Deep dives: MCP Server Tutorial • Inline UI & Widgets • MCP vs Tools API
The lifecycle (end-to-end)
User intent
→ App launch (suggestion or Directory)
→ Consent (scopes)
→ UI form (MCP widget)
→ Tool call (MCP message to your server)
→ Result (data + UI)
→ Next step (save/share/checkout)
See it in action: How ChatGPT Apps Work
Defining a tool (typed I/O)
Input schema (Zod/JSON Schema-like)
{
"name": "search_listings",
"input": {
"type": "object",
"properties": {
"city": { "type": "string" },
"maxPrice": { "type": "number", "minimum": 0 },
"beds": { "type": "integer", "minimum": 0 }
},
"required": ["city"]
},
"output": {
"type": "object",
"properties": {
"results": {
"type":"array",
"items": {
"type":"object",
"properties": {
"address":{"type":"string"},
"price":{"type":"number"},
"beds":{"type":"integer"},
"link":{"type":"string","format":"uri"}
},
"required":["address","price","link"]
}
}
},
"required": ["results"]
}
}
Server response (success)
{
"type": "tool_result",
"tool": "search_listings",
"output": {
"results": [
{"address":"123 Example St","price":1499000,"beds":3,"link":"https://..."}
]
}
}
Server response (error)
{
"type": "tool_error",
"tool": "search_listings",
"message": "Rate limited; try again in 10s."
}
Server patterns: MCP Server Tutorial
Rendering inline UI (forms → previews → confirmations)
Form descriptor
{
"type": "form",
"title": "Find Homes",
"fields": [
{"id":"city","type":"text","label":"City","required":true},
{"id":"maxPrice","type":"number","label":"Max Price"},
{"id":"beds","type":"select","label":"Bedrooms","options":[1,2,3,4]}
],
"submitLabel": "Search"
}
Table/card descriptor
{
"type": "table",
"title": "Matches",
"columns": [
{"key":"address","label":"Address"},
{"key":"price","label":"Price"},
{"key":"beds","label":"Beds"}
],
"dataBinding": "output.results" // binds to tool output
}
UI craft: Inline UI & Widgets
Consent & scopes in MCP
- Declare only the scopes you need for the hero flow.
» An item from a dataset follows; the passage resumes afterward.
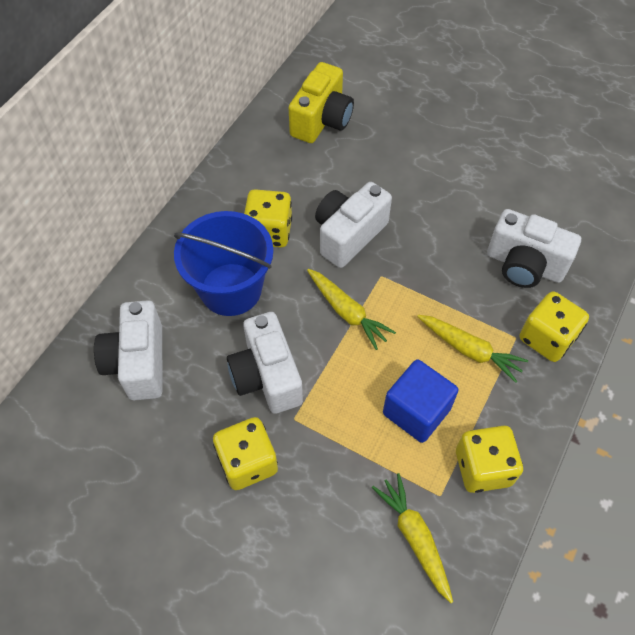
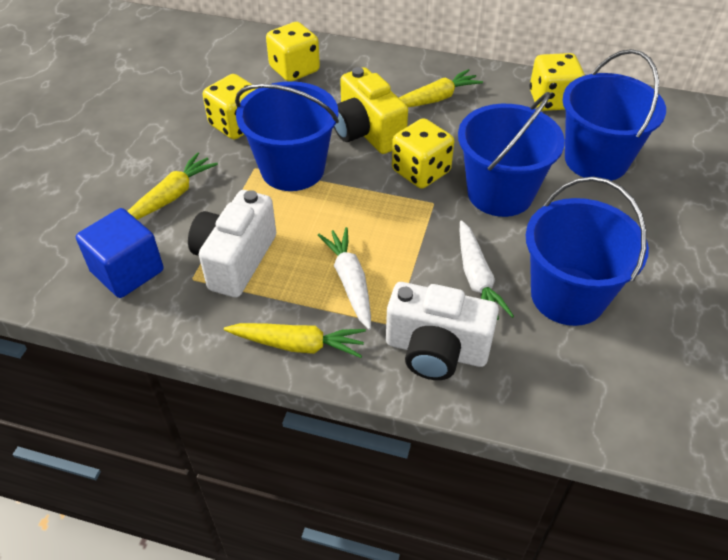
blue bucket: [174,211,274,316] = 1 -> [235,81,339,191] [458,92,565,217] [526,177,649,326] [562,49,666,181] = 4
white camera: [94,300,162,401] [227,312,303,414] [315,182,392,268] [487,209,581,288] = 4 -> [188,190,276,298] [386,282,499,380] = 2
white carrot: none = 0 -> [318,227,371,330] [460,220,514,320] = 2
- Use plain-language consent explaining what and why.
- Request additional scopes at time of need (progressive consent).
- Provide revocation path and PII handling policy.
Security playbook: Security for ChatGPT Apps • Data Privacy • Secrets Handling • Compliance & PII
Error handling & resilience
- Validation errors: return helpful, field-level messages for forms.
- Tool failures: standard
tool_errorwith retry hints. - Timeouts: show progress affordances, then a friendly fallback.
- Idempotency: protect writes (orders, bookings) with tokens.
- Rate limits: backoff + user feedback.
Operationalizing: App Analytics
Streaming & partial results (nice-to-have)
For long-running tools (search/aggregation), stream partials so users see progress. Pair with incremental UI updates (e.g., “Loaded 20/100 items…”).
Versioning & compatibility
- Version your tool schemas (
v1,v1.1) and support a small deprecation window. - Keep descriptors backward compatible where possible; document breaking changes in your listing changelog.
Submission details: App Submission • App Verification & Review
Best practices (copy/paste checklist)
- ✅ One killer use case (better suggestions + faster approval)
- ✅ Tight schemas with clear required fields and constraints
- ✅ Inline UI that completes the job (no dead ends)
- ✅ Plain-language consent, least privilege, progressive scopes
- ✅ Robust errors (validation/tool/timeout) with helpful CTAs
- ✅ Analytics on query→view→launch→success
- ✅ Docs & changelog that match the live product
Where MCP fits with Agents
- Build Apps with MCP when you need structured UX and checkout.
- Build Agents (AgentKit) when you need planning & orchestration across tools—then optionally call back into an App for confirmation or payment.
Learn the tradeoffs: Apps vs Agents • OpenAI AgentKit Overview • AgentKit Tutorial
FAQ
Is MCP only for Apps?
It’s the backbone for how Apps interact with ChatGPT (tools + UI). Agent flows may call tools too, but Apps emphasize UX surfaces via MCP.
Do I have to implement every widget type?
No. Start with one form and one result card/table that deliver your hero outcome fast.
How do I test without risking user data?
Mock APIs, use sandbox keys, and run a staging app listing until flows are stable.